Last week we we bought a large salmon filet, which Chef David divided into portions to freeze. We had some grilled last night for supper, along with potatoes and asparagus. Chef always crisps the salmon skin for Scoutie, a real treat, especially when there are bits of salmon still clinging to it.
Elsewhere Around Town and at the Homestead
My knee injury from last April (torn meniscus, ruptured Baker’s cyst) has pretty much healed, and so Scout and I have resumed a running regimen now that’s reasonably close to normal—maybe not quite full tilt, but reasonably close. The cooler weather is much easier on this ‘heavily muscled’ Goldapeake Retriever, and I love seeing the spring in his step return.
Last Saturday morning when Scout and I were running down a parklike pathway that meanders through town parallel with the Walloomsac River, something caught my eye, and I turned in time to see a Great Blue Heron flying low over the river. A few moments later, it alighted on a rock, I’m guessing to wait and watch for its next meal to swim by; Scout never once saw it. When I lived in my great-grandmother Gracie’s house in Tennessee, the Great Blue Heron was everywhere.
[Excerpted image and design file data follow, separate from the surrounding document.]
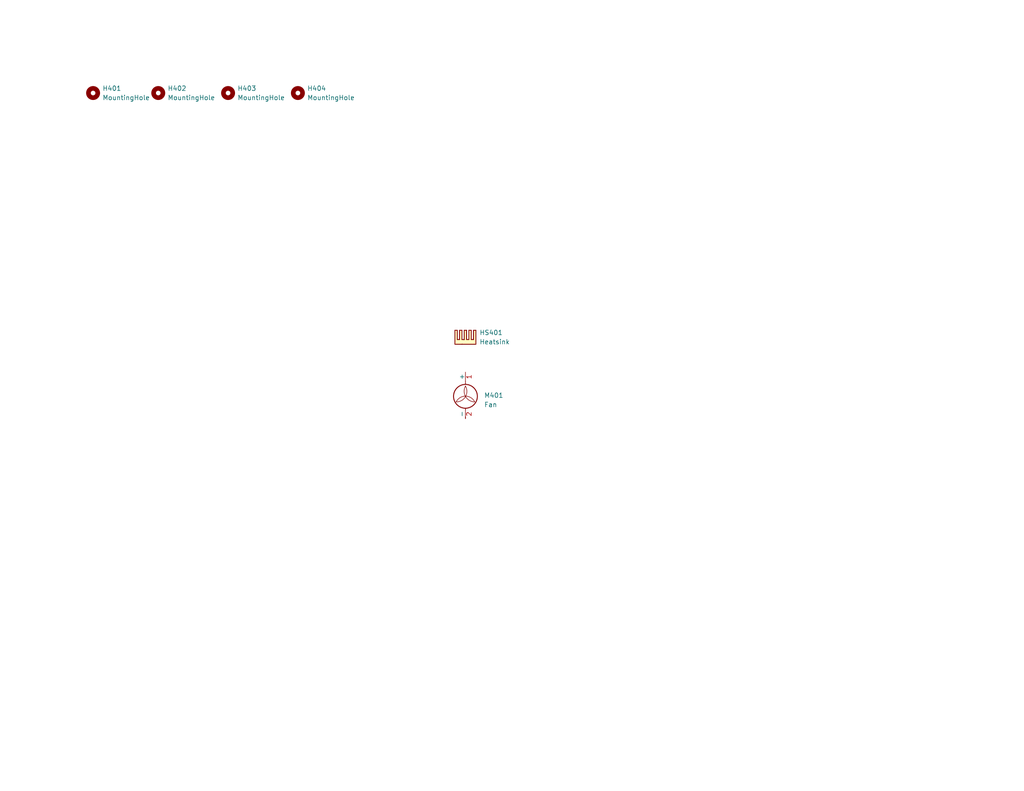
<source format=kicad_sch>
(kicad_sch
	(version 20231120)
	(generator "eeschema")
	(generator_version "8.0")
	(uuid "edd5d2a4-d46c-48bf-8cd8-9ebf83fd24fa")
	(paper "USLetter")
	(title_block
		(title "Mighty MPPT")
		(date "2024-08-28")
		(rev "v0.1.0rc")
		(comment 1 "Matthew Yu")
		(comment 2 "Jacob Pustilnik")
	)
	
	(symbol
		(lib_id "Mechanical:MountingHole")
		(at 81.28 25.4 0)
		(unit 1)
		(exclude_from_sim yes)
		(in_bom no)
		(on_board yes)
		(dnp no)
		(fields_autoplaced yes)
		(uuid "6d03e888-45f9-4552-998e-bcf8b4e9fe84")
		(property "Reference" "H404"
			(at 83.82 24.1299 0)
			(effects
				(font
					(size 1.27 1.27)
				)
				(justify left)
			)
		)
		(property "Value" "MountingHole"
			(at 83.82 26.6699 0)
			(effects
				(font
					(size 1.27 1.27)
				)
				(justify left)
			)
		)
		(property "Footprint" "MountingHole:MountingHole_5.3mm_M5"
			(at 81.28 25.4 0)
			(effects
				(font
					(size 1.27 1.27)
				)
				(hide yes)
			)
		)
		(property "Datasheet" "~"
			(at 81.28 25.4 0)
			(effects
				(font
					(size 1.27 1.27)
				)
				(hide yes)
			)
		)
		(property "Description" "Mounting Hole without connection"
			(at 81.28 25.4 0)
			(effects
				(font
					(size 1.27 1.27)
				)
				(hide yes)
			)
		)
		(instances
			(project "mppt"
				(path "/83ad0d2f-976b-4ec4-beba-98e6b6988069/a8048510-1eee-49ed-8147-6520db6307f0"
					(reference "H404")
					(unit 1)
				)
			)
		)
	)
	(symbol
		(lib_id "Mechanical:Heatsink")
		(at 127 93.98 0)
		(unit 1)
		(exclude_from_sim yes)
		(in_bom yes)
		(on_board yes)
		(dnp no)
		(fields_autoplaced yes)
		(uuid "7838774c-5240-4269-98c1-ee88e4bb1fac")
		(property "Reference" "HS401"
			(at 130.81 90.8049 0)
			(effects
				(font
					(size 1.27 1.27)
				)
				(justify left)
			)
		)
		(property "Value" "Heatsink"
			(at 130.81 93.3449 0)
			(effects
				(font
					(size 1.27 1.27)
				)
				(justify left)
			)
		)
		(property "Footprint" ""
			(at 127.3048 93.98 0)
			(effects
				(font
					(size 1.27 1.27)
				)
				(hide yes)
			)
		)
		(property "Datasheet" "~"
			(at 127.3048 93.98 0)
			(effects
				(font
					(size 1.27 1.27)
				)
				(hide yes)
			)
		)
		(property "Description" "Heatsink"
			(at 127 93.98 0)
			(effects
				(font
					(size 1.27 1.27)
				)
				(hide yes)
			)
		)
		(instances
			(project ""
				(path "/83ad0d2f-976b-4ec4-beba-98e6b6988069/a8048510-1eee-49ed-8147-6520db6307f0"
					(reference "HS401")
					(unit 1)
				)
			)
		)
	)
	(symbol
		(lib_id "Motor:Fan")
		(at 127 109.22 0)
		(unit 1)
		(exclude_from_sim no)
		(in_bom yes)
		(on_board yes)
		(dnp no)
		(fields_autoplaced yes)
		(uuid "a81ecd5d-1b63-4ad6-b8dc-44b566d1f79f")
		(property "Reference" "M401"
			(at 132.08 107.9499 0)
			(effects
				(font
					(size 1.27 1.27)
				)
				(justify left)
			)
		)
		(property "Value" "Fan"
			(at 132.08 110.4899 0)
			(effects
				(font
					(size 1.27 1.27)
				)
				(justify left)
			)
		)
		(property "Footprint" ""
			(at 127 108.966 0)
			(effects
				(font
					(size 1.27 1.27)
				)
				(hide yes)
			)
		)
		(property "Datasheet" "~"
			(at 127 108.966 0)
			(effects
				(font
					(size 1.27 1.27)
				)
				(hide yes)
			)
		)
		(property "Description" "Fan"
			(at 127 109.22 0)
			(effects
				(font
					(size 1.27 1.27)
				)
				(hide yes)
			)
		)
		(pin "1"
			(uuid "ec99b467-19a4-4a13-806e-91392af5f0bf")
		)
		(pin "2"
			(uuid "17c86bbb-d550-4478-9451-aec814449ef7")
		)
		(instances
			(project ""
				(path "/83ad0d2f-976b-4ec4-beba-98e6b6988069/a8048510-1eee-49ed-8147-6520db6307f0"
					(reference "M401")
					(unit 1)
				)
			)
		)
	)
	(symbol
		(lib_id "Mechanical:MountingHole")
		(at 62.23 25.4 0)
		(unit 1)
		(exclude_from_sim yes)
		(in_bom no)
		(on_board yes)
		(dnp no)
		(fields_autoplaced yes)
		(uuid "b5dd5b10-f45c-4754-be48-9ba8b177a897")
		(property "Reference" "H403"
			(at 64.77 24.1299 0)
			(effects
				(font
					(size 1.27 1.27)
				)
				(justify left)
			)
		)
		(property "Value" "MountingHole"
			(at 64.77 26.6699 0)
			(effects
				(font
					(size 1.27 1.27)
				)
				(justify left)
			)
		)
		(property "Footprint" "MountingHole:MountingHole_5.3mm_M5"
			(at 62.23 25.4 0)
			(effects
				(font
					(size 1.27 1.27)
				)
				(hide yes)
			)
		)
		(property "Datasheet" "~"
			(at 62.23 25.4 0)
			(effects
				(font
					(size 1.27 1.27)
				)
				(hide yes)
			)
		)
		(property "Description" "Mounting Hole without connection"
			(at 62.23 25.4 0)
			(effects
				(font
					(size 1.27 1.27)
				)
				(hide yes)
			)
		)
		(instances
			(project "mppt"
				(path "/83ad0d2f-976b-4ec4-beba-98e6b6988069/a8048510-1eee-49ed-8147-6520db6307f0"
					(reference "H403")
					(unit 1)
				)
			)
		)
	)
	(symbol
		(lib_id "Mechanical:MountingHole")
		(at 43.18 25.4 0)
		(unit 1)
		(exclude_from_sim yes)
		(in_bom no)
		(on_board yes)
		(dnp no)
		(fields_autoplaced yes)
		(uuid "da131db9-be52-4077-b0ec-436999cbecc7")
		(property "Reference" "H402"
			(at 45.72 24.1299 0)
			(effects
				(font
					(size 1.27 1.27)
				)
				(justify left)
			)
		)
		(property "Value" "MountingHole"
			(at 45.72 26.6699 0)
			(effects
				(font
					(size 1.27 1.27)
				)
				(justify left)
			)
		)
		(property "Footprint" "MountingHole:MountingHole_5.3mm_M5"
			(at 43.18 25.4 0)
			(effects
				(font
					(size 1.27 1.27)
				)
				(hide yes)
			)
		)
		(property "Datasheet" "~"
			(at 43.18 25.4 0)
			(effects
				(font
					(size 1.27 1.27)
				)
				(hide yes)
			)
		)
		(property "Description" "Mounting Hole without connection"
			(at 43.18 25.4 0)
			(effects
				(font
					(size 1.27 1.27)
				)
				(hide yes)
			)
		)
		(instances
			(project "mppt"
				(path "/83ad0d2f-976b-4ec4-beba-98e6b6988069/a8048510-1eee-49ed-8147-6520db6307f0"
					(reference "H402")
					(unit 1)
				)
			)
		)
	)
	(symbol
		(lib_id "Mechanical:MountingHole")
		(at 25.4 25.4 0)
		(unit 1)
		(exclude_from_sim yes)
		(in_bom no)
		(on_board yes)
		(dnp no)
		(fields_autoplaced yes)
		(uuid "fb7748bb-ed5b-4575-bf32-4b374cc1df0c")
		(property "Reference" "H401"
			(at 27.94 24.1299 0)
			(effects
				(font
					(size 1.27 1.27)
				)
				(justify left)
			)
		)
		(property "Value" "MountingHole"
			(at 27.94 26.6699 0)
			(effects
				(font
					(size 1.27 1.27)
				)
				(justify left)
			)
		)
		(property "Footprint" "MountingHole:MountingHole_5.3mm_M5"
			(at 25.4 25.4 0)
			(effects
				(font
					(size 1.27 1.27)
				)
				(hide yes)
			)
		)
		(property "Datasheet" "~"
			(at 25.4 25.4 0)
			(effects
				(font
					(size 1.27 1.27)
				)
				(hide yes)
			)
		)
		(property "Description" "Mounting Hole without connection"
			(at 25.4 25.4 0)
			(effects
				(font
					(size 1.27 1.27)
				)
				(hide yes)
			)
		)
		(instances
			(project "mppt"
				(path "/83ad0d2f-976b-4ec4-beba-98e6b6988069/a8048510-1eee-49ed-8147-6520db6307f0"
					(reference "H401")
					(unit 1)
				)
			)
		)
	)
)

</source>
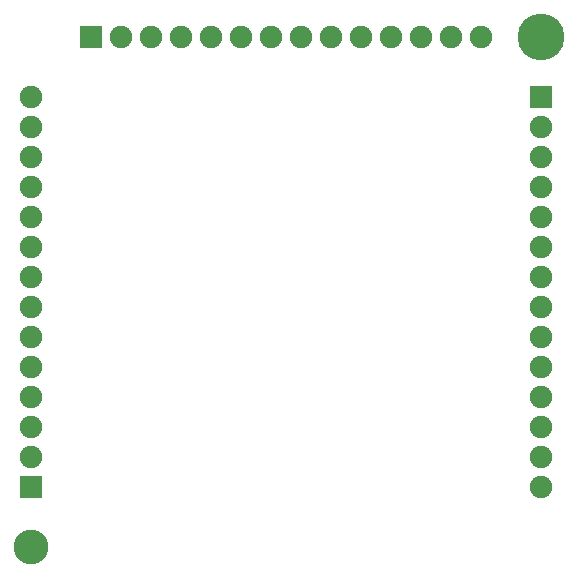
<source format=gbs>
G04 (created by PCBNEW (2013-mar-13)-testing) date Sun 04 Aug 2013 09:21:59 PM CEST*
%MOIN*%
G04 Gerber Fmt 3.4, Leading zero omitted, Abs format*
%FSLAX34Y34*%
G01*
G70*
G90*
G04 APERTURE LIST*
%ADD10C,0.005906*%
%ADD11C,0.116000*%
%ADD12C,0.156000*%
%ADD13R,0.075100X0.075100*%
%ADD14C,0.075100*%
G04 APERTURE END LIST*
G54D10*
G54D11*
X21000Y-38000D03*
G54D12*
X38000Y-21000D03*
G54D13*
X23000Y-21000D03*
G54D14*
X24000Y-21000D03*
X25000Y-21000D03*
X26000Y-21000D03*
X27000Y-21000D03*
X28000Y-21000D03*
X29000Y-21000D03*
X30000Y-21000D03*
X31000Y-21000D03*
X32000Y-21000D03*
X33000Y-21000D03*
X34000Y-21000D03*
X35000Y-21000D03*
X36000Y-21000D03*
G54D13*
X21000Y-36000D03*
G54D14*
X21000Y-35000D03*
X21000Y-34000D03*
X21000Y-33000D03*
X21000Y-32000D03*
X21000Y-31000D03*
X21000Y-30000D03*
X21000Y-29000D03*
X21000Y-28000D03*
X21000Y-27000D03*
X21000Y-26000D03*
X21000Y-25000D03*
X21000Y-24000D03*
X21000Y-23000D03*
G54D13*
X38000Y-23000D03*
G54D14*
X38000Y-24000D03*
X38000Y-25000D03*
X38000Y-26000D03*
X38000Y-27000D03*
X38000Y-28000D03*
X38000Y-29000D03*
X38000Y-30000D03*
X38000Y-31000D03*
X38000Y-32000D03*
X38000Y-33000D03*
X38000Y-34000D03*
X38000Y-35000D03*
X38000Y-36000D03*
M02*

</source>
I’ve also continued doing yoga most Sunday mornings, remotely, as these times insist. (My instructor is a goddess for offering these sessions via video, the wave of the future for dog-knows-how-long, it would seem.) The term ‘yoga’ is now part of Scout’s cognitive vocabulary, and he seems to, er, dig the equipment. The struggle is real, friends.
We’re enjoying being outside as long as Mother Nature allows, as we did last evening, which felt perhaps a tad too chilly for me. But The Chef thought it was about perfect. The gazebo will stay up a few more weeks, and we’ll sit around the fire pit and roast marshmallows as the opportunity presents.
And then winter will force us inside, where other kinds of creature comforts await.
Be well, gentle reader, and hug your loved ones tight.